Testo estratto ->
Il racconto

CARTELLI ANTESIGNANI

MAURO DELLA PORTA RAFFO - 02/05/2025

Primavera 1968. Cinquantasette anni fa.

Direttore dell’Azienda Autonoma di Soggiorno di Varese (prima delle mie molte trasfigurazioni), preoccupato alquanto dalle condizioni delle acque assai probabilmente inquinate del nostro lago (era l’ente locale citato incaricato dell’amministrazione del Lido Comunale della Schiranna), chiesi all’allora operante Ufficio d’Igiene di verificare la balneabilità delle stesse.
Fu così che di lì a poco esponemmo in loco, antesignani in Italia, cartelli che vietavano assolutamente i bagni. Fu così ancora che l’Azienda pensò e realizzò il totale rifacimento del pressoché fatiscente Lido e la costruzione delle tuttora esistenti piscine.
L’iniziale delle molte – ben al di là della normale, quotidiana, in specie nel periodo estivo, ideazione e realizzazione di manifestazioni turistiche – durature strutture e attività messe in scena nel periodo (1968/1974) di mia direzione del glorioso Ente (per dire, il Palazzetto del Ghiaccio con piscina, la bonifica dei terreni paludosi del Parco Luigi Zanzi, la Palazzina e i campi da tennis in località Ippodromo, il contributo dato alla costruzione dell’Osservatorio Astronomico del Sacro Monte…).

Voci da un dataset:

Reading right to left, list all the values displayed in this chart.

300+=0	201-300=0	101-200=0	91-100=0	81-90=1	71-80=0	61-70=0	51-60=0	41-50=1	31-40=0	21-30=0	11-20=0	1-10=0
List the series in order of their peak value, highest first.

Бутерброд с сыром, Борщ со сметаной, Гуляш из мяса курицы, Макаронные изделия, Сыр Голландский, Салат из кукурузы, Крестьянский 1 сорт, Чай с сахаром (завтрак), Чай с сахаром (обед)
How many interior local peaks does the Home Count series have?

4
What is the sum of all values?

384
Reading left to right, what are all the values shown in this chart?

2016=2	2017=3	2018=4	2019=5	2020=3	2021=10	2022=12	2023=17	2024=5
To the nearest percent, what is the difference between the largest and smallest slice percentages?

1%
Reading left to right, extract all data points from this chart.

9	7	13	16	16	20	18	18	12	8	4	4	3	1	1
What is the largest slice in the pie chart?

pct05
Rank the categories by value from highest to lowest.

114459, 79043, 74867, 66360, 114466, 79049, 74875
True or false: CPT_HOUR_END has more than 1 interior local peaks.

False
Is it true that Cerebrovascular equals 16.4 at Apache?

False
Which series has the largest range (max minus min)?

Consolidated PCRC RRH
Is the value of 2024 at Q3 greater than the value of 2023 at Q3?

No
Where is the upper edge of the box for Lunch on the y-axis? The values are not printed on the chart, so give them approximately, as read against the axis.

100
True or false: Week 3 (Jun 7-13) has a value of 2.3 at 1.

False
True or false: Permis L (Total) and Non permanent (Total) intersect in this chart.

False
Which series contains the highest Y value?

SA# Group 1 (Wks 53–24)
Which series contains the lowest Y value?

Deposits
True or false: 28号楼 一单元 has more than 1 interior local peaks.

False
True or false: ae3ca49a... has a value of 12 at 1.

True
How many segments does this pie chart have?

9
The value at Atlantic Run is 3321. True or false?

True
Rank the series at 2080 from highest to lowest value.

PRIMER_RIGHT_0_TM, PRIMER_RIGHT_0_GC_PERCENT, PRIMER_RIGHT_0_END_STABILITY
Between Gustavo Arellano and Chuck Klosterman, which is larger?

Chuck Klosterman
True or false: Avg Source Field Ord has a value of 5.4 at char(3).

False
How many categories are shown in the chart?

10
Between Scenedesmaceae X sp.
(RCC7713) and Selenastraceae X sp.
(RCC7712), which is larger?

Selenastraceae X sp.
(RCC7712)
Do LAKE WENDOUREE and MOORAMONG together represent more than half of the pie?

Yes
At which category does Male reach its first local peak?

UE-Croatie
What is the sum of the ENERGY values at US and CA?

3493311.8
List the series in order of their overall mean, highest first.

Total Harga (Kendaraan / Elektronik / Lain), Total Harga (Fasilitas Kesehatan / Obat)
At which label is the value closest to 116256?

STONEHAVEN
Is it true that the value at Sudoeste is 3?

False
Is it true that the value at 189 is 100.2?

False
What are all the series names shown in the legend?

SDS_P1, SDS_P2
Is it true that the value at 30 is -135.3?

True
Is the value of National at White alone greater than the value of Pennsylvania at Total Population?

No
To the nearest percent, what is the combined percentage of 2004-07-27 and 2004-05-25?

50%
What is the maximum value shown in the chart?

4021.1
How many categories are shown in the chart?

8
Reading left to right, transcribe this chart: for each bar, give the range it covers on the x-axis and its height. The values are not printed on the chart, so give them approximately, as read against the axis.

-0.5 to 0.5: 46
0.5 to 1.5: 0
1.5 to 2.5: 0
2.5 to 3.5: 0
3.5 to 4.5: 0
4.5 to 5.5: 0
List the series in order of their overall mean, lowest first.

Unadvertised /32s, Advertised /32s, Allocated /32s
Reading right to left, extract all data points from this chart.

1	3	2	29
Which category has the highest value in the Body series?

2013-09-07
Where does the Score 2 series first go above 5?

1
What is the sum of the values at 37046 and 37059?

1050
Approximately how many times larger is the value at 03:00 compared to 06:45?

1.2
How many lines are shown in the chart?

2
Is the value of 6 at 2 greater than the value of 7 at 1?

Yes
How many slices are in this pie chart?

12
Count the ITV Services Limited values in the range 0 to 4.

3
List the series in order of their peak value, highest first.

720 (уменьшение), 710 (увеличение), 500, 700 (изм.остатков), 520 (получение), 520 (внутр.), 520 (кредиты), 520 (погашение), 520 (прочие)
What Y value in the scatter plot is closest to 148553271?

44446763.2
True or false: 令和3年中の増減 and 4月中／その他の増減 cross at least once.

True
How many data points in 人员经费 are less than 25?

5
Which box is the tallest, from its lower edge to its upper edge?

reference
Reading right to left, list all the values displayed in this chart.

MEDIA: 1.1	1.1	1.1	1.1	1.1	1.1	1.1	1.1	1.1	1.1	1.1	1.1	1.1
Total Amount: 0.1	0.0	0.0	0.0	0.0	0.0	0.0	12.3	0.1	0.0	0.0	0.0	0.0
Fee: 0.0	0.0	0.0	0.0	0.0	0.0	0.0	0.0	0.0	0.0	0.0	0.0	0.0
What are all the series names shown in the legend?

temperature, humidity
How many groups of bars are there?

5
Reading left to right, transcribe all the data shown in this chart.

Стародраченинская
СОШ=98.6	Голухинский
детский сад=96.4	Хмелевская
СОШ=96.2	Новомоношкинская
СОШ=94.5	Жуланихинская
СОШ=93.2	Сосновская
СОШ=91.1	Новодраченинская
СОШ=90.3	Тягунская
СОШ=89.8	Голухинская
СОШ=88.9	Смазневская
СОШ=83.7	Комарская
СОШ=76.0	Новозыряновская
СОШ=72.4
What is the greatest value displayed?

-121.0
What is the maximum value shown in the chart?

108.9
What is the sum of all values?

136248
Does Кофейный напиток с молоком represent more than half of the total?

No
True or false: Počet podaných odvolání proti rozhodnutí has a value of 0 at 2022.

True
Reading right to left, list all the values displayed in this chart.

Esercizi da svolgere ->
1. Nell'ultima frase del racconto, dopo le parole "per dire", c'è un elenco fra parentesi. Riporta tutte le strutture e attività che compaiono in quell'elenco.
2. Prosegui il racconto partendo dal punto in cui si ferma.

Risposte scritte ->
1.
- il Palazzetto del Ghiaccio con piscina
- la bonifica dei terreni paludosi del Parco Luigi Zanzi
- la Palazzina e i campi da tennis in località Ippodromo
- il contributo dato alla costruzione dell'Osservatorio Astronomico del Sacro Monte

2.
Una lunga storia, quella specifica precedente. Sta di fatto che tutti i comuni e tutte le industrie confinanti col Lago scaricavano da sempre a man salva nello stesso liquami e acque luride.
Avrei poi seguito i lavori per l’indispensabile costruzione del primo collettore altresì nelle vesti (1975/1978) di Consigliere dell’Amministrazione Provinciale incaricato di presiedere la Commissione Turismo, Caccia e Pesca.
Tutto questo, avanti di lasciare l’incarico direzionale, la coincidente politica attiva e di affrontare una sostanzialmente fallimentare attività in campo legale alla quale avrei posto felicemente fine dedicandomi con largo profitto da ogni punto di vista (buona parte della mia produzione narrativa è in quel perduto ambiente – il mio ‘Mondo Vecchio’ – collocata) al gioco d’azzardo!